Geçtiğimiz haftadan cezalı olan 4 bin 500 kişi haricinde dün maça gelen 2 bine yakın taraftarı düşünürsek Samsunspor'un 7 bin yakın bir taraftarı var...
Ya Passolig'in sitesinde yer alan 32 bin rakamında bir yanlışlık var yada 25 bin Samsunsporlu kayıp aranıyor?
Ayrıca;
Taraftarın biraz daha sakin olması gerekiyor artık!

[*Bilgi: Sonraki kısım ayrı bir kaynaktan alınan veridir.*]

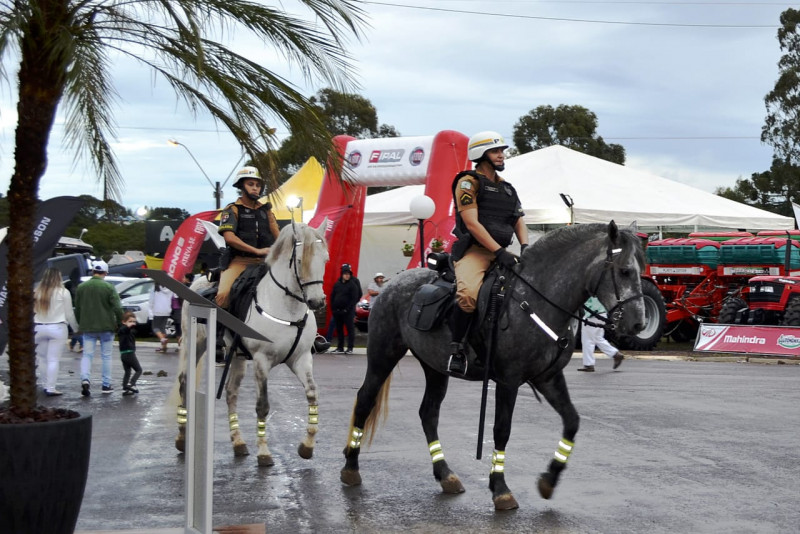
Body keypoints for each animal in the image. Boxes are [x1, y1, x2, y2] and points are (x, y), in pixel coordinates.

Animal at [173, 220, 326, 466]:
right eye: (299, 261)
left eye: (325, 259)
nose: (317, 301)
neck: (286, 307)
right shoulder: (262, 360)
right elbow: (262, 406)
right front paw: (264, 452)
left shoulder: (301, 359)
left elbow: (312, 394)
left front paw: (307, 445)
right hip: (194, 344)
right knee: (184, 382)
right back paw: (182, 438)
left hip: (236, 357)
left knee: (230, 392)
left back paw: (238, 442)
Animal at [340, 221, 648, 510]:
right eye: (624, 271)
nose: (639, 324)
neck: (536, 299)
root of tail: (391, 284)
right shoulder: (508, 380)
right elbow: (501, 430)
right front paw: (500, 489)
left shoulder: (548, 377)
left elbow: (572, 421)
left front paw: (550, 479)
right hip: (383, 355)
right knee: (365, 400)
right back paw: (351, 468)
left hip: (435, 368)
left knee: (428, 413)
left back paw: (445, 474)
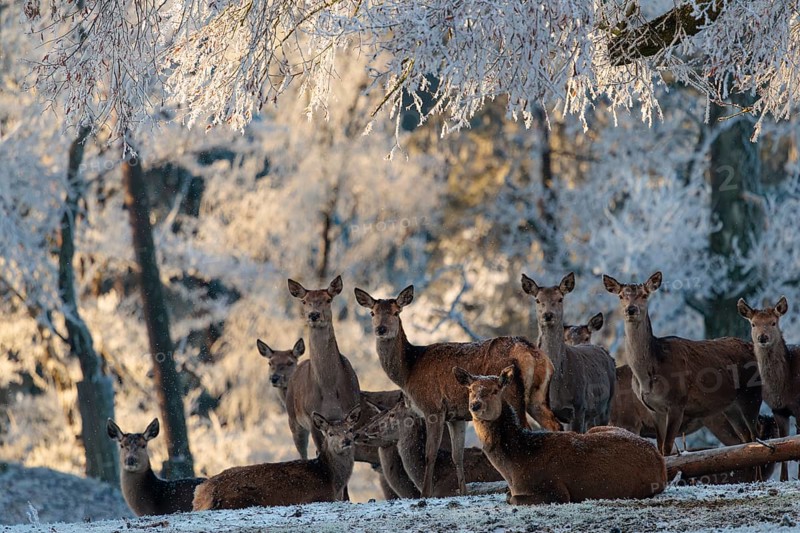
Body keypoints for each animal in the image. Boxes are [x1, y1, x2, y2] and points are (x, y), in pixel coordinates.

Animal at [192, 406, 361, 510]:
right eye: (331, 433)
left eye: (350, 429)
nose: (346, 441)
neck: (332, 480)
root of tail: (203, 490)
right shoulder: (319, 496)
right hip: (241, 498)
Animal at [455, 366, 666, 505]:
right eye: (471, 390)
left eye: (494, 390)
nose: (475, 405)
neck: (515, 467)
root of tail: (661, 463)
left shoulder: (556, 489)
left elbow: (512, 498)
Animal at [602, 271, 762, 456]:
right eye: (621, 296)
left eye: (644, 295)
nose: (631, 309)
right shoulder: (653, 410)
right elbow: (660, 449)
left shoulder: (676, 403)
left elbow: (667, 447)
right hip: (730, 406)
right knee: (747, 438)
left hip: (751, 394)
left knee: (758, 435)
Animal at [738, 296, 800, 481]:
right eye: (753, 324)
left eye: (773, 323)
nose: (762, 337)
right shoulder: (778, 410)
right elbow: (783, 440)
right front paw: (783, 478)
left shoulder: (799, 405)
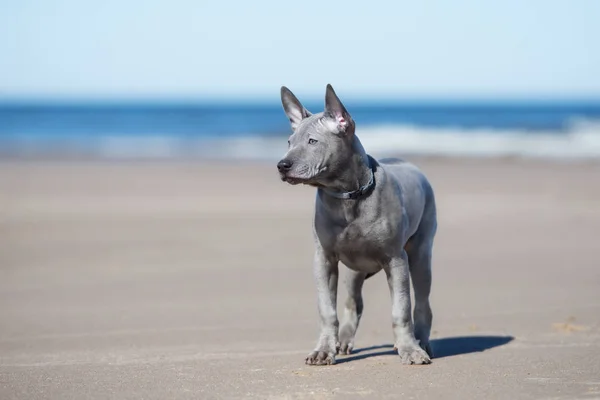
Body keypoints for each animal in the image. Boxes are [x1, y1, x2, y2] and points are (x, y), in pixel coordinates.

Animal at [276, 84, 436, 366]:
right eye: (289, 142)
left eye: (312, 141)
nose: (282, 165)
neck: (348, 197)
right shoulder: (324, 260)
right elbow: (327, 310)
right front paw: (323, 350)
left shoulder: (396, 260)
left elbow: (401, 309)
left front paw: (410, 349)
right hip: (354, 270)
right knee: (353, 303)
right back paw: (343, 341)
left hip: (420, 255)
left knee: (422, 303)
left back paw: (422, 343)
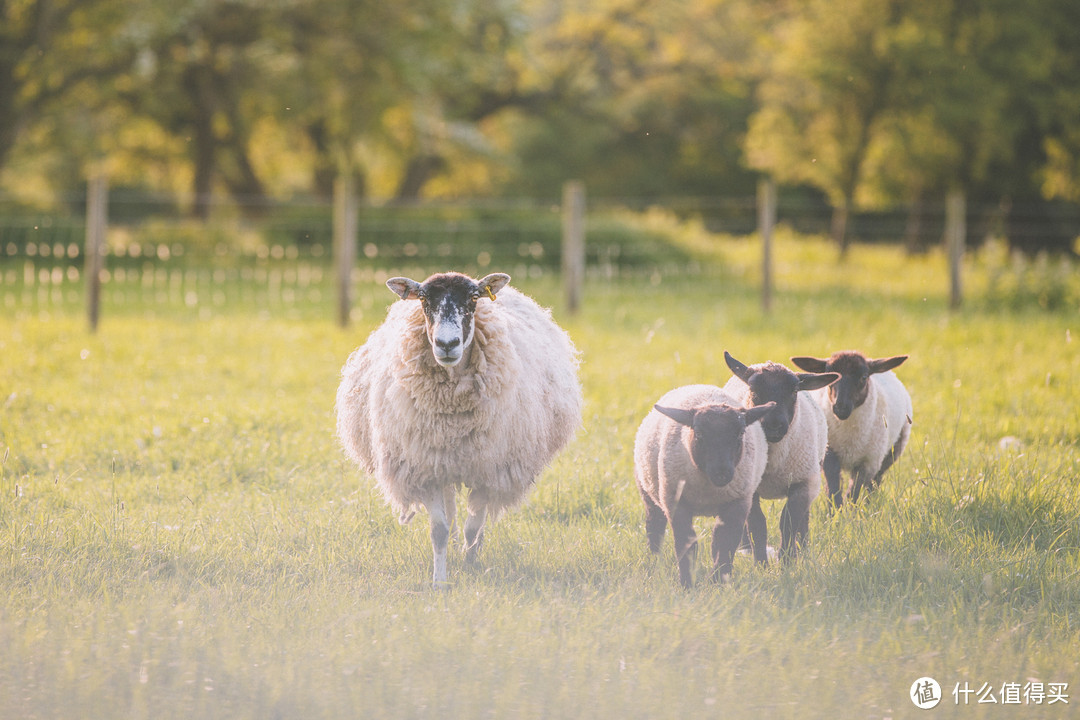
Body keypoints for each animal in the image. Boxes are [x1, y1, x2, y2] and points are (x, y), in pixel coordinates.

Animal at [336, 269, 583, 587]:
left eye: (474, 297)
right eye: (424, 298)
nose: (447, 344)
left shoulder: (487, 470)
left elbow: (473, 527)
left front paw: (471, 566)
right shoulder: (425, 468)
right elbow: (439, 530)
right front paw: (440, 581)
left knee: (474, 518)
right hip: (443, 463)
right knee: (451, 510)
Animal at [630, 386, 777, 587]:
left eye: (741, 433)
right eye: (699, 434)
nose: (722, 473)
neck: (708, 490)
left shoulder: (737, 503)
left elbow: (725, 542)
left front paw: (718, 580)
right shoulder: (676, 503)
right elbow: (686, 543)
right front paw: (687, 583)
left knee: (752, 527)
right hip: (649, 490)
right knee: (655, 526)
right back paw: (653, 560)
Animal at [721, 351, 838, 565]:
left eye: (794, 391)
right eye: (753, 390)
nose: (774, 425)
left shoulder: (801, 484)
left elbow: (789, 522)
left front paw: (787, 561)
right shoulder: (751, 488)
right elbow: (757, 524)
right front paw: (761, 563)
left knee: (804, 518)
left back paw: (803, 548)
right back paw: (744, 548)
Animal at [786, 349, 911, 507]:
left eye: (864, 377)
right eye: (830, 374)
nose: (840, 408)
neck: (848, 436)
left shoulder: (868, 461)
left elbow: (854, 491)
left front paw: (851, 511)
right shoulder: (830, 453)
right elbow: (833, 487)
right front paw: (835, 510)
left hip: (891, 451)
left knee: (874, 483)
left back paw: (869, 505)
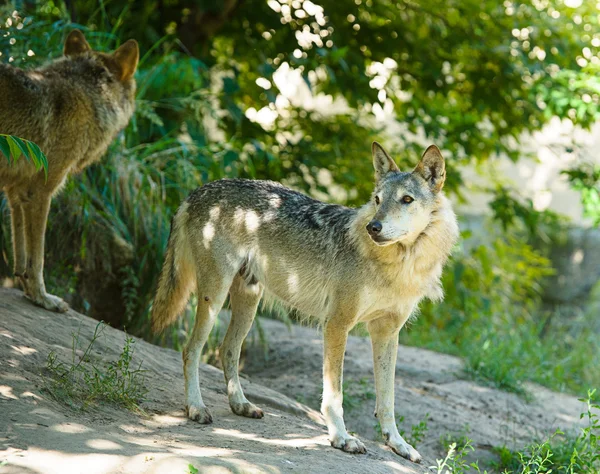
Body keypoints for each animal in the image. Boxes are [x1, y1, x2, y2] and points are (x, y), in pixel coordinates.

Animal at [0, 28, 137, 312]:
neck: (90, 98)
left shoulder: (16, 193)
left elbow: (21, 254)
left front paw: (28, 291)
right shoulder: (40, 193)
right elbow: (38, 258)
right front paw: (43, 298)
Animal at [151, 143, 460, 462]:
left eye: (406, 199)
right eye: (377, 200)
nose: (373, 227)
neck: (397, 265)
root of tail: (198, 190)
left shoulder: (387, 333)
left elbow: (387, 399)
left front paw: (397, 443)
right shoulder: (337, 324)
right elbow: (334, 395)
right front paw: (341, 438)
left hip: (248, 303)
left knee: (227, 350)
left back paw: (241, 404)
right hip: (214, 296)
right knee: (190, 350)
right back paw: (196, 408)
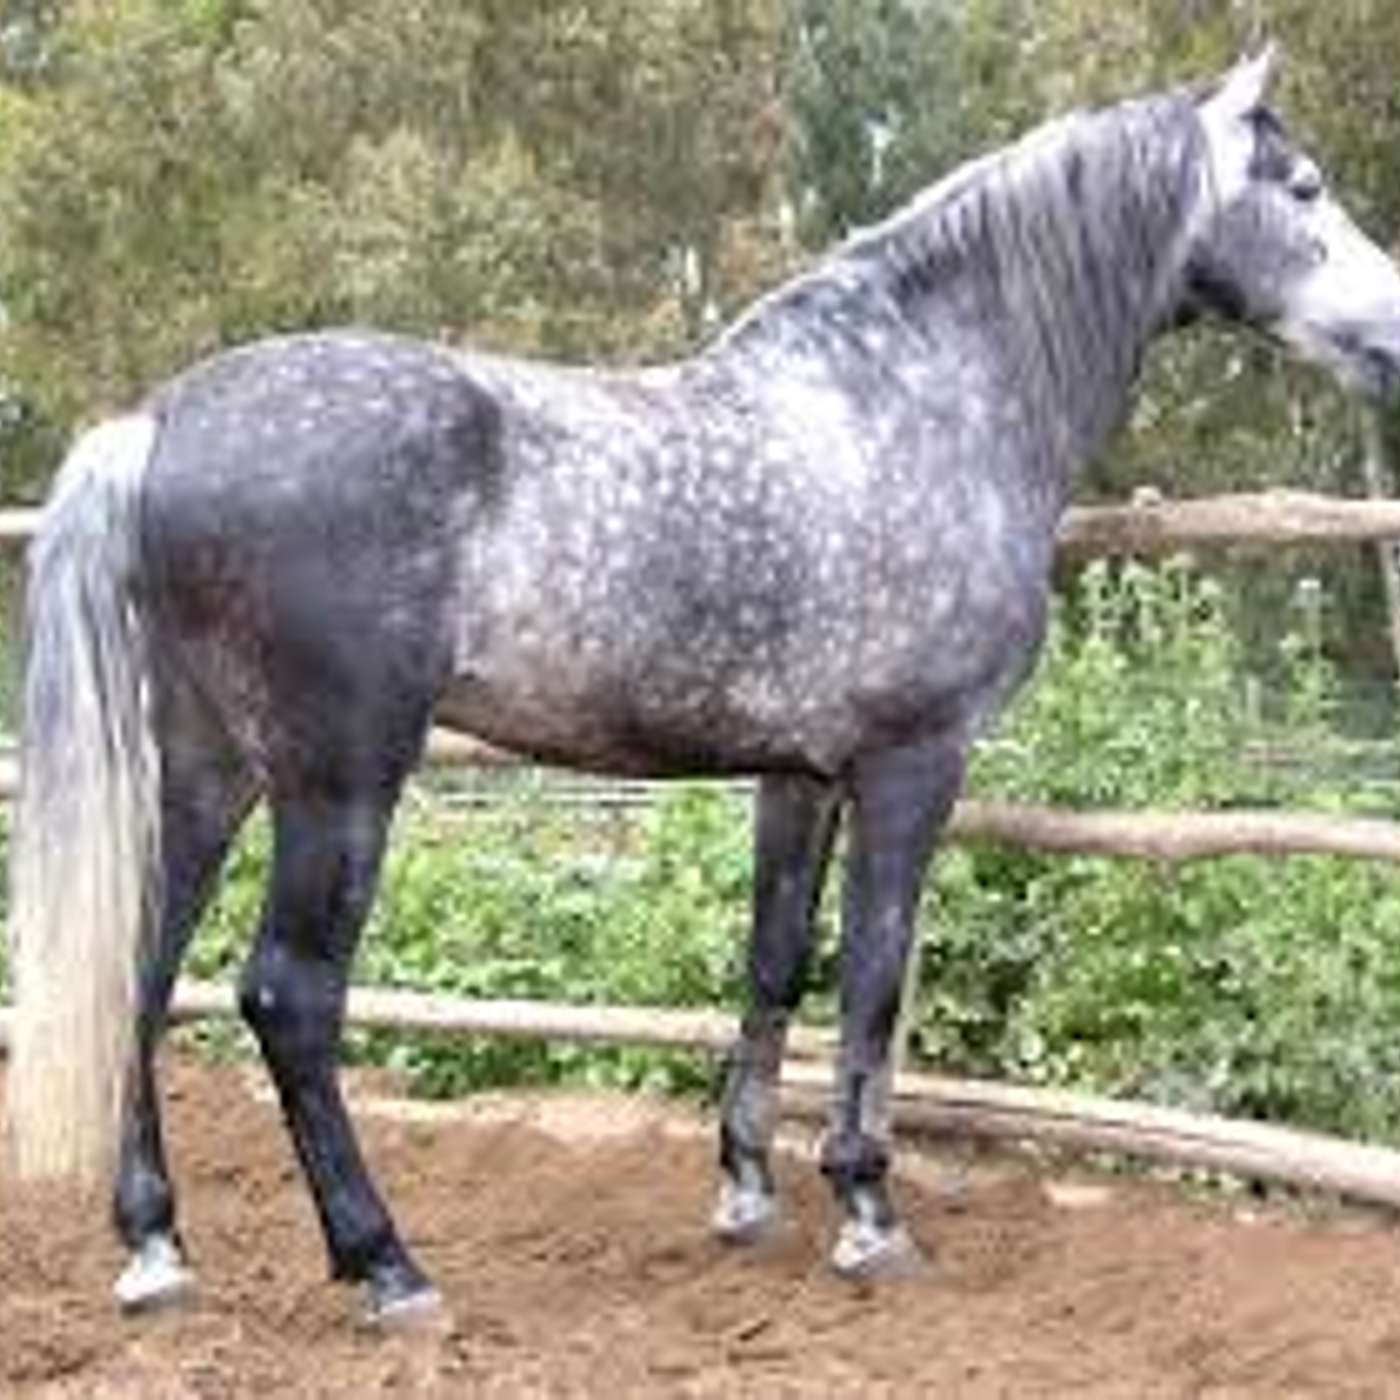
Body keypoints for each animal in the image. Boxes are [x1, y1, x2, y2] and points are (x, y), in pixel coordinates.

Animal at [7, 47, 1400, 1324]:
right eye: (1303, 188)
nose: (1392, 341)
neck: (916, 400)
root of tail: (158, 421)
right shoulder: (912, 763)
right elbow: (872, 977)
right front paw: (867, 1212)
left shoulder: (797, 773)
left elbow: (774, 961)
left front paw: (745, 1190)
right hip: (338, 780)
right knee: (288, 997)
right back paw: (388, 1266)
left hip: (206, 768)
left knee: (140, 970)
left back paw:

Sakatlanan Vedat'ın yerine Halil İbrahim değişikliğine tribünlerden anlamsızca tepki gelince, Osman Özköylü ile taraftar arasında kısada olsa bir diyalog yaşandı.
Bu hem takımın hem de teknik direktörün maç sırasında moralini bozacak hareketlerdir.
Hem de bu kadar kritik bir haftada...
Osman Hoca'nın da bu tür tartışmalara girip, kendi konsantrasyonunu bozmaması gerekiyor..
Gelelim maça;
İlk devrede oynanan 40 dakikalık maç temposu ile, Samsunspor'un gol bulması zaten imkansızdı...
Kalan 5 dakikada iki takımda devre arasına önde girmek isteyince, biraz oyun disiplini koptu ama gol sesi çıkmadı.
Osman Özköylü takımdaki tek sorunun tempo olduğunu anlayınca ikinci yarıda bambaşka bir Samsunspor izledik.
İkinci yarıdaki erken gol, Boluspor'a risk almak zorunda bıraktı. buda bizim işimize geldi..
İlk yarının tam tersine, sağ ve sol bekini de ataklara dahil etmeye başlayan Fuat Çapa'nın öğrencileri daha çok açık vermeye başladı..
Buda Osman Hoca'nın ekmeğine yağ sürdü diyebiliriz..
Kevin Brands'ın formsuzluğu yüzünden ilk on bir de olmaması beni şaşırtmadı açıkçası...
Murat'ın bu kadar istekli olması, birde bunu gol ile süslemesi Osman Hoca'nın ilk on bir de neden şans verdiğinin göstergesi.
Göksu'ya gelince, yine beklediğimiz gibi değildi ama, tecrübesini konuşturdu ve Murat'a öyle bir top bıraktı ki tabiri caizse "Yapıştır" dedi...
Sonuç olarak;
Kazanmak zorunda olduğunuz bir karşılaşmadan üç puan ile ayrılmak her zaman takımda motivasyonu, ve kendine güveni üst safhaya çıkarır.
Bu gidişle, içerde oynadığımız karşılaşmalarda, formayı koysak kazanırız desek yeridir.
Dün alınan galibiyet önemliydi ve daha da önemli olan futbolcuların bunun farkında olmasıydı.